Filter task. Return each line of the material that holds the string "inflation".

*TASK DATA*.
________________________________________

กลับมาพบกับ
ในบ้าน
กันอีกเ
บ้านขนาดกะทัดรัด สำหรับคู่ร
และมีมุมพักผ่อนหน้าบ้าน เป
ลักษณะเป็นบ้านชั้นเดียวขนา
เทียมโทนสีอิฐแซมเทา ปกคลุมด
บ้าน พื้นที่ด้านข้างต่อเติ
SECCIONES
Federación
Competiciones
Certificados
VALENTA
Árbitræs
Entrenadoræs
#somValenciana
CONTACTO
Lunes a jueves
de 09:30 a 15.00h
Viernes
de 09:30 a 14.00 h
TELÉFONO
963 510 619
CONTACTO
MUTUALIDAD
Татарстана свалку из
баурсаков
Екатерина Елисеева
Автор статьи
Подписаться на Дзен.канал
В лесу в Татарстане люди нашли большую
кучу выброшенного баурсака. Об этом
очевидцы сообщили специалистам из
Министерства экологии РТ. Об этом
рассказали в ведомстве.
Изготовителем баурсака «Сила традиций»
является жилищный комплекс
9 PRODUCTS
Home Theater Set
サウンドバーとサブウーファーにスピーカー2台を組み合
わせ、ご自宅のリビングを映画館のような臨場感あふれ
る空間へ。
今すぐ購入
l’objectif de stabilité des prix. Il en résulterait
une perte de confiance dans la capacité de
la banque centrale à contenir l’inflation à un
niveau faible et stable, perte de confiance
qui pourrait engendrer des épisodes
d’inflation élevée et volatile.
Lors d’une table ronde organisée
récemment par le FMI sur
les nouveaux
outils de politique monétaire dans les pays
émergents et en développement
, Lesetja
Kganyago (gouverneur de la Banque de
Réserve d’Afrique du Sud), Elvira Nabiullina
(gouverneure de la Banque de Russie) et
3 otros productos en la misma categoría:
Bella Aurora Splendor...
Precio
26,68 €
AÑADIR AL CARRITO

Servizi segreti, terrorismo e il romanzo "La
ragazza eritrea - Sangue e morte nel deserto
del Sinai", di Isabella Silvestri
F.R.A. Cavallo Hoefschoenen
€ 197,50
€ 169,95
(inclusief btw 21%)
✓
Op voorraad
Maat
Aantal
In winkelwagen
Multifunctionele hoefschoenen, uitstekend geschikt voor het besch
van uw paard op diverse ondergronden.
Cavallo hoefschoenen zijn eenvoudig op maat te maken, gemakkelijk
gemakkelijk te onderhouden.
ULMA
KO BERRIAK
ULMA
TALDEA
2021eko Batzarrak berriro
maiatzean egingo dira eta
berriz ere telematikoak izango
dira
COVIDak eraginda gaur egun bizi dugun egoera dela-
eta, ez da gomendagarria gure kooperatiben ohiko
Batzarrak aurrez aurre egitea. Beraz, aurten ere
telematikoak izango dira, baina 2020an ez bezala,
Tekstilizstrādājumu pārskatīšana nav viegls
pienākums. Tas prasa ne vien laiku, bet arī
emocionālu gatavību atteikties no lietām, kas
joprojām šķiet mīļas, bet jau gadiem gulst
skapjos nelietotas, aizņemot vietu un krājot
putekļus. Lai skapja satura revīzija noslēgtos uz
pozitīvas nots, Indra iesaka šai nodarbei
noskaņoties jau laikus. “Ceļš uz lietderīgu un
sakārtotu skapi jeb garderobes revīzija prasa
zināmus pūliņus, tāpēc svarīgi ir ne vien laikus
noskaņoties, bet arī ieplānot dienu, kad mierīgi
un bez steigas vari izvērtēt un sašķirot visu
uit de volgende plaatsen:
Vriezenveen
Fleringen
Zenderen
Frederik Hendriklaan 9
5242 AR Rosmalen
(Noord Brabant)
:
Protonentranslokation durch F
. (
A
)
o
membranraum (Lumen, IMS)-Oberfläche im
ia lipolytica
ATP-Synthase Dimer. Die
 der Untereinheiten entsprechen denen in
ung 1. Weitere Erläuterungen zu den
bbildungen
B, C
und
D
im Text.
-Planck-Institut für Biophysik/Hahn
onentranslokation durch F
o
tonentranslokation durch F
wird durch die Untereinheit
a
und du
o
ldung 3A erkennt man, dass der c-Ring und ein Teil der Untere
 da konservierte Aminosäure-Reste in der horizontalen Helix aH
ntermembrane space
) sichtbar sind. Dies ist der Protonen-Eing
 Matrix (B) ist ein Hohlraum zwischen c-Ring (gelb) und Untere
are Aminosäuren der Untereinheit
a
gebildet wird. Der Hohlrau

________________________________________

*OUTPUT OF THE EXERCISE*.
la banque centrale à contenir l’inflation à un
d’inflation élevée et volatile.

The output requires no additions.